§ Saved entries
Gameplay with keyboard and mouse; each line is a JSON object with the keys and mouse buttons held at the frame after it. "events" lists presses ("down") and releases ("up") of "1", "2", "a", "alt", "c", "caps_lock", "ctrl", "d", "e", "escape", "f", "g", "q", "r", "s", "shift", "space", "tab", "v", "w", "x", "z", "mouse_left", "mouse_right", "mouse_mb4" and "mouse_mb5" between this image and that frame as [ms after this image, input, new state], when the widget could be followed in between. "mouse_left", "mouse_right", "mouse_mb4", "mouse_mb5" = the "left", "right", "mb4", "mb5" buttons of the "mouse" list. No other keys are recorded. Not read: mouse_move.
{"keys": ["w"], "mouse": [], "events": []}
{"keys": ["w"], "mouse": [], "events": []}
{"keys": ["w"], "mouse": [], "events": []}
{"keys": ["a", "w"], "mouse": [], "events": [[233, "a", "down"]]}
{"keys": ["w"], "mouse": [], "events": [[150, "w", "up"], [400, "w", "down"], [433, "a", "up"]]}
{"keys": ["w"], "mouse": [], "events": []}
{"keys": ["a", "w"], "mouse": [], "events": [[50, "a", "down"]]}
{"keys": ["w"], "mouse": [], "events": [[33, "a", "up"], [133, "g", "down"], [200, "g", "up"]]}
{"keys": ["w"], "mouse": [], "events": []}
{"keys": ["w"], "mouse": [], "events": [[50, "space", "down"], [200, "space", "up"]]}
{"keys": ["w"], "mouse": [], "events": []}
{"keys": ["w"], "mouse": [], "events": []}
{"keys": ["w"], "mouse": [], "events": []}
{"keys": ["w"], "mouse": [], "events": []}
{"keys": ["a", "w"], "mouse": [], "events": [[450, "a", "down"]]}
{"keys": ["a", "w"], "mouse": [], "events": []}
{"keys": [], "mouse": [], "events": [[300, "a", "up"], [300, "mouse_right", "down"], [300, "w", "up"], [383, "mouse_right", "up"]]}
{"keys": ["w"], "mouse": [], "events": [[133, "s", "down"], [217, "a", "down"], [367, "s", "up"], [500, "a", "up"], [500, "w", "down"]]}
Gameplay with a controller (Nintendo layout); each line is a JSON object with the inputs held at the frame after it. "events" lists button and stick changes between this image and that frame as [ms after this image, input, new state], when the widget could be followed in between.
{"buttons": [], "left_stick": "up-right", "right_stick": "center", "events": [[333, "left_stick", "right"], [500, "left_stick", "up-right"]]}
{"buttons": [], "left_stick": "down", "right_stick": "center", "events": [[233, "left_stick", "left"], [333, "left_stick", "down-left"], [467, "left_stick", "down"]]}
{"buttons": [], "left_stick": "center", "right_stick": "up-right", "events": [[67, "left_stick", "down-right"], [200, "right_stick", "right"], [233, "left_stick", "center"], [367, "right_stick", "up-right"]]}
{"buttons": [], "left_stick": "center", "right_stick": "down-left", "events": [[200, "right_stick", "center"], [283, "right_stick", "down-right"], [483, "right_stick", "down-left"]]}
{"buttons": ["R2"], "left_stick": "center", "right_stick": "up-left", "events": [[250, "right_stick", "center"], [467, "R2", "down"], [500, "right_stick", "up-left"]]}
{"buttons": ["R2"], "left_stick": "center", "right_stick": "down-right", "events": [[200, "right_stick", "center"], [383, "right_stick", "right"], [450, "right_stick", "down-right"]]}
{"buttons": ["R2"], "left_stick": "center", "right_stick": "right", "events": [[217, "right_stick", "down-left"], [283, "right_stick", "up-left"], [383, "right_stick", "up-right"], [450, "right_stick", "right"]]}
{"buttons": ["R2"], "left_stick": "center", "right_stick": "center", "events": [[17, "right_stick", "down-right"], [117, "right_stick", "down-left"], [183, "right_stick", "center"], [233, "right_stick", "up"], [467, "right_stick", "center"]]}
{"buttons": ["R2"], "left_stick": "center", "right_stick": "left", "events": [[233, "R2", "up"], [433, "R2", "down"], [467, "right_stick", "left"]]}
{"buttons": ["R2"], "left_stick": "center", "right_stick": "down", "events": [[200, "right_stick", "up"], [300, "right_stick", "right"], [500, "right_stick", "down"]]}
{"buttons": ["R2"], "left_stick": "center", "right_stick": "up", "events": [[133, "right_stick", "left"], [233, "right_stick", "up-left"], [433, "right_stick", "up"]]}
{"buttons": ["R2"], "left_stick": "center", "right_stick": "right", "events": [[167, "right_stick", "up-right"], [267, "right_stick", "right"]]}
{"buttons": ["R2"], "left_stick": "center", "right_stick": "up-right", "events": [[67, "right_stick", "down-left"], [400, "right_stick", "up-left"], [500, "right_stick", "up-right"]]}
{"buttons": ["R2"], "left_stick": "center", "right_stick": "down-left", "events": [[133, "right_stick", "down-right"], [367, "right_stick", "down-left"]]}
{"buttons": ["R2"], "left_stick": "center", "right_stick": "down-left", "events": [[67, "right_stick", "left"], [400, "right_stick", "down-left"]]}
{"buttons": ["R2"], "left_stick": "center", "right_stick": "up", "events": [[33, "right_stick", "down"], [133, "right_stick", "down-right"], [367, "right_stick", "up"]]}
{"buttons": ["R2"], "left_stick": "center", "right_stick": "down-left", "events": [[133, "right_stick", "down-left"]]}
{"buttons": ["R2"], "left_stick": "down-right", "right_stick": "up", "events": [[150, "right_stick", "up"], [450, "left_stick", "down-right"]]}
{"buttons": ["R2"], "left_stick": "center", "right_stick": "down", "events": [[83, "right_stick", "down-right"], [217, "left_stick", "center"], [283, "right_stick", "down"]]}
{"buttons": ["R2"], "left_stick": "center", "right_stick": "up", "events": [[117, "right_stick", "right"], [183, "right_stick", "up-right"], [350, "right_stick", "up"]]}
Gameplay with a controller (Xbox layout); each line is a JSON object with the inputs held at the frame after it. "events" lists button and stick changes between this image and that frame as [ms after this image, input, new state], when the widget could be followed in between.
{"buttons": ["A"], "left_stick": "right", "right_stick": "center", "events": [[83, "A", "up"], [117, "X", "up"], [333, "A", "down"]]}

§ Goal of the exercise
Print each record again. Nothing may be left out.

§ Response area
Gameplay with keyboard and mouse; each line is a JSON object with the keys and mouse buttons held at the frame after it. "events" lists presses ("down") and releases ("up") of "1", "2", "a", "alt", "c", "caps_lock", "ctrl", "d", "e", "escape", "f", "g", "q", "r", "s", "shift", "space", "tab", "v", "w", "x", "z", "mouse_left", "mouse_right", "mouse_mb4" and "mouse_mb5" between this image and that frame as [ms after this image, input, new state], when the widget could be followed in between. "mouse_left", "mouse_right", "mouse_mb4", "mouse_mb5" = the "left", "right", "mb4", "mb5" buttons of the "mouse" list. No other keys are recorded. Not read: mouse_move.
{"keys": ["w"], "mouse": [], "events": []}
{"keys": ["w"], "mouse": [], "events": []}
{"keys": ["w"], "mouse": [], "events": []}
{"keys": ["a", "w"], "mouse": [], "events": [[233, "a", "down"]]}
{"keys": ["w"], "mouse": [], "events": [[150, "w", "up"], [400, "w", "down"], [433, "a", "up"]]}
{"keys": ["w"], "mouse": [], "events": []}
{"keys": ["a", "w"], "mouse": [], "events": [[50, "a", "down"]]}
{"keys": ["w"], "mouse": [], "events": [[33, "a", "up"], [133, "g", "down"], [200, "g", "up"]]}
{"keys": ["w"], "mouse": [], "events": []}
{"keys": ["w"], "mouse": [], "events": [[50, "space", "down"], [200, "space", "up"]]}
{"keys": ["w"], "mouse": [], "events": []}
{"keys": ["w"], "mouse": [], "events": []}
{"keys": ["w"], "mouse": [], "events": []}
{"keys": ["w"], "mouse": [], "events": []}
{"keys": ["a", "w"], "mouse": [], "events": [[450, "a", "down"]]}
{"keys": ["a", "w"], "mouse": [], "events": []}
{"keys": [], "mouse": [], "events": [[300, "a", "up"], [300, "mouse_right", "down"], [300, "w", "up"], [383, "mouse_right", "up"]]}
{"keys": ["w"], "mouse": [], "events": [[133, "s", "down"], [217, "a", "down"], [367, "s", "up"], [500, "a", "up"], [500, "w", "down"]]}
Gameplay with a controller (Nintendo layout); each line is a JSON object with the inputs held at the frame after it. "events" lists button and stick changes between this image and that frame as [ms after this image, input, new state], when the widget could be followed in between.
{"buttons": [], "left_stick": "up-right", "right_stick": "center", "events": [[333, "left_stick", "right"], [500, "left_stick", "up-right"]]}
{"buttons": [], "left_stick": "down", "right_stick": "center", "events": [[233, "left_stick", "left"], [333, "left_stick", "down-left"], [467, "left_stick", "down"]]}
{"buttons": [], "left_stick": "center", "right_stick": "up-right", "events": [[67, "left_stick", "down-right"], [200, "right_stick", "right"], [233, "left_stick", "center"], [367, "right_stick", "up-right"]]}
{"buttons": [], "left_stick": "center", "right_stick": "down-left", "events": [[200, "right_stick", "center"], [283, "right_stick", "down-right"], [483, "right_stick", "down-left"]]}
{"buttons": ["R2"], "left_stick": "center", "right_stick": "up-left", "events": [[250, "right_stick", "center"], [467, "R2", "down"], [500, "right_stick", "up-left"]]}
{"buttons": ["R2"], "left_stick": "center", "right_stick": "down-right", "events": [[200, "right_stick", "center"], [383, "right_stick", "right"], [450, "right_stick", "down-right"]]}
{"buttons": ["R2"], "left_stick": "center", "right_stick": "right", "events": [[217, "right_stick", "down-left"], [283, "right_stick", "up-left"], [383, "right_stick", "up-right"], [450, "right_stick", "right"]]}
{"buttons": ["R2"], "left_stick": "center", "right_stick": "center", "events": [[17, "right_stick", "down-right"], [117, "right_stick", "down-left"], [183, "right_stick", "center"], [233, "right_stick", "up"], [467, "right_stick", "center"]]}
{"buttons": ["R2"], "left_stick": "center", "right_stick": "left", "events": [[233, "R2", "up"], [433, "R2", "down"], [467, "right_stick", "left"]]}
{"buttons": ["R2"], "left_stick": "center", "right_stick": "down", "events": [[200, "right_stick", "up"], [300, "right_stick", "right"], [500, "right_stick", "down"]]}
{"buttons": ["R2"], "left_stick": "center", "right_stick": "up", "events": [[133, "right_stick", "left"], [233, "right_stick", "up-left"], [433, "right_stick", "up"]]}
{"buttons": ["R2"], "left_stick": "center", "right_stick": "right", "events": [[167, "right_stick", "up-right"], [267, "right_stick", "right"]]}
{"buttons": ["R2"], "left_stick": "center", "right_stick": "up-right", "events": [[67, "right_stick", "down-left"], [400, "right_stick", "up-left"], [500, "right_stick", "up-right"]]}
{"buttons": ["R2"], "left_stick": "center", "right_stick": "down-left", "events": [[133, "right_stick", "down-right"], [367, "right_stick", "down-left"]]}
{"buttons": ["R2"], "left_stick": "center", "right_stick": "down-left", "events": [[67, "right_stick", "left"], [400, "right_stick", "down-left"]]}
{"buttons": ["R2"], "left_stick": "center", "right_stick": "up", "events": [[33, "right_stick", "down"], [133, "right_stick", "down-right"], [367, "right_stick", "up"]]}
{"buttons": ["R2"], "left_stick": "center", "right_stick": "down-left", "events": [[133, "right_stick", "down-left"]]}
{"buttons": ["R2"], "left_stick": "down-right", "right_stick": "up", "events": [[150, "right_stick", "up"], [450, "left_stick", "down-right"]]}
{"buttons": ["R2"], "left_stick": "center", "right_stick": "down", "events": [[83, "right_stick", "down-right"], [217, "left_stick", "center"], [283, "right_stick", "down"]]}
{"buttons": ["R2"], "left_stick": "center", "right_stick": "up", "events": [[117, "right_stick", "right"], [183, "right_stick", "up-right"], [350, "right_stick", "up"]]}
Gameplay with a controller (Xbox layout); each line is a JSON object with the inputs held at the frame after it. "events" lists button and stick changes between this image and that frame as [ms after this image, input, new state], when the widget could be followed in between.
{"buttons": ["A"], "left_stick": "right", "right_stick": "center", "events": [[83, "A", "up"], [117, "X", "up"], [333, "A", "down"]]}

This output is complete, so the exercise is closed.